[Data entries]
################
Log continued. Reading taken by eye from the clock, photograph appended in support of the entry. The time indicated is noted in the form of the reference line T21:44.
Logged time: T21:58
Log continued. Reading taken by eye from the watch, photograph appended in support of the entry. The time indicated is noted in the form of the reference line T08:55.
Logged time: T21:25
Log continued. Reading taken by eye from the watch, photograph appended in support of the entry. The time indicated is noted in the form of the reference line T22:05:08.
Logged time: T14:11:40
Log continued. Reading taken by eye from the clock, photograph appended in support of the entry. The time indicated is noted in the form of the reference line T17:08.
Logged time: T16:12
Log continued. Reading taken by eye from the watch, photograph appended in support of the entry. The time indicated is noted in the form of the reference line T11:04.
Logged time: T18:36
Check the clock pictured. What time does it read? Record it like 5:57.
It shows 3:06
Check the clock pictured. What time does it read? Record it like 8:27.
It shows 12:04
################
◆ YOUR TASK ◆
Could you put every line of the material above into a numbered list, leaving out any blank lines?

◆ TASK OUTPUT ◆
1. Log continued. Reading taken by eye from the clock, photograph appended in support of the entry. The time indicated is noted in the form of the reference line T21:44.
2. Logged time: T21:58
3. Log continued. Reading taken by eye from the watch, photograph appended in support of the entry. The time indicated is noted in the form of the reference line T08:55.
4. Logged time: T21:25
5. Log continued. Reading taken by eye from the watch, photograph appended in support of the entry. The time indicated is noted in the form of the reference line T22:05:08.
6. Logged time: T14:11:40
7. Log continued. Reading taken by eye from the clock, photograph appended in support of the entry. The time indicated is noted in the form of the reference line T17:08.
8. Logged time: T16:12
9. Log continued. Reading taken by eye from the watch, photograph appended in support of the entry. The time indicated is noted in the form of the reference line T11:04.
10. Logged time: T18:36
11. Check the clock pictured. What time does it read? Record it like 5:57.
12. It shows 3:06
13. Check the clock pictured. What time does it read? Record it like 8:27.
14. It shows 12:04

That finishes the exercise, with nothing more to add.